• Requirement: Whenever a line in the data contains "same", show that line.

• Data for review:
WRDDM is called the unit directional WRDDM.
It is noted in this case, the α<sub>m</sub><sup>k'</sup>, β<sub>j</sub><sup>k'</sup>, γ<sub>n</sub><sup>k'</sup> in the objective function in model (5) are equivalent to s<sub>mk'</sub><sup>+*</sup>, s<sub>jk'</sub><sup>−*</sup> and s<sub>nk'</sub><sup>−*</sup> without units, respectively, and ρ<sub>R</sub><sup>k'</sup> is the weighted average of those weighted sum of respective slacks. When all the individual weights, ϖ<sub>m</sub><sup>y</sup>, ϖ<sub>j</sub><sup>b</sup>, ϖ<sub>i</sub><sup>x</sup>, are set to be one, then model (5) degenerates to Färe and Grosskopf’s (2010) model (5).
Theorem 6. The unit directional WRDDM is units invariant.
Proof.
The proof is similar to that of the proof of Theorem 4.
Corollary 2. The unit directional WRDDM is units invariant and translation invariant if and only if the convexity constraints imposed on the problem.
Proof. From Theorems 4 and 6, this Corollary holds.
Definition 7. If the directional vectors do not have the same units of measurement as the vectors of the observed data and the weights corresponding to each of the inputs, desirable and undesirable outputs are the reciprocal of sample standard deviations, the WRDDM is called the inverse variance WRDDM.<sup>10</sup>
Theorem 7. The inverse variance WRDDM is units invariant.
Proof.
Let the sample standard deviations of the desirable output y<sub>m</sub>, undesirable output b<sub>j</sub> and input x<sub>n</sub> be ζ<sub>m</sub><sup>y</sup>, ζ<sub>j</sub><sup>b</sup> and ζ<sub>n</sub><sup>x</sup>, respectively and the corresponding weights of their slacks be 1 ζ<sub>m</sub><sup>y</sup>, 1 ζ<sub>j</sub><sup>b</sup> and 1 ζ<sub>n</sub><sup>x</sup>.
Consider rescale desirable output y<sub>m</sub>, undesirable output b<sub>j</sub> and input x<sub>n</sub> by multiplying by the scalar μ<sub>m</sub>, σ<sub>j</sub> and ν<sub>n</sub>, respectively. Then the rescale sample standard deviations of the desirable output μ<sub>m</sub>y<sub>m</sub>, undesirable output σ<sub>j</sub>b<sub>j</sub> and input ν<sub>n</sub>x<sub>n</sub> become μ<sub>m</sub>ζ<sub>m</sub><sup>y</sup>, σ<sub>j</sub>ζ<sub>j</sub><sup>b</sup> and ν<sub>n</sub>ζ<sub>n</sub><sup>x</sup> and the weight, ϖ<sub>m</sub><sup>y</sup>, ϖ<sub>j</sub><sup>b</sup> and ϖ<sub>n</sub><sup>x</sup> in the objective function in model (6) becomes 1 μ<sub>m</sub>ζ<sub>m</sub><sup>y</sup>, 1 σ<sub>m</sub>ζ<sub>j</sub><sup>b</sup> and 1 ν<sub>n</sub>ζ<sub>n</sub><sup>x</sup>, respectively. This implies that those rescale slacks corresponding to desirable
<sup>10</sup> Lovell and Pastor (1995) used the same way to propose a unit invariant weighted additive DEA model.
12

• Worked solution:
Definition 7. If the directional vectors do not have the same units of measurement as the vectors of the observed data and the weights corresponding to each of the inputs, desirable and undesirable outputs are the reciprocal of sample standard deviations, the WRDDM is called the inverse variance WRDDM.<sup>10</sup>
<sup>10</sup> Lovell and Pastor (1995) used the same way to propose a unit invariant weighted additive DEA model.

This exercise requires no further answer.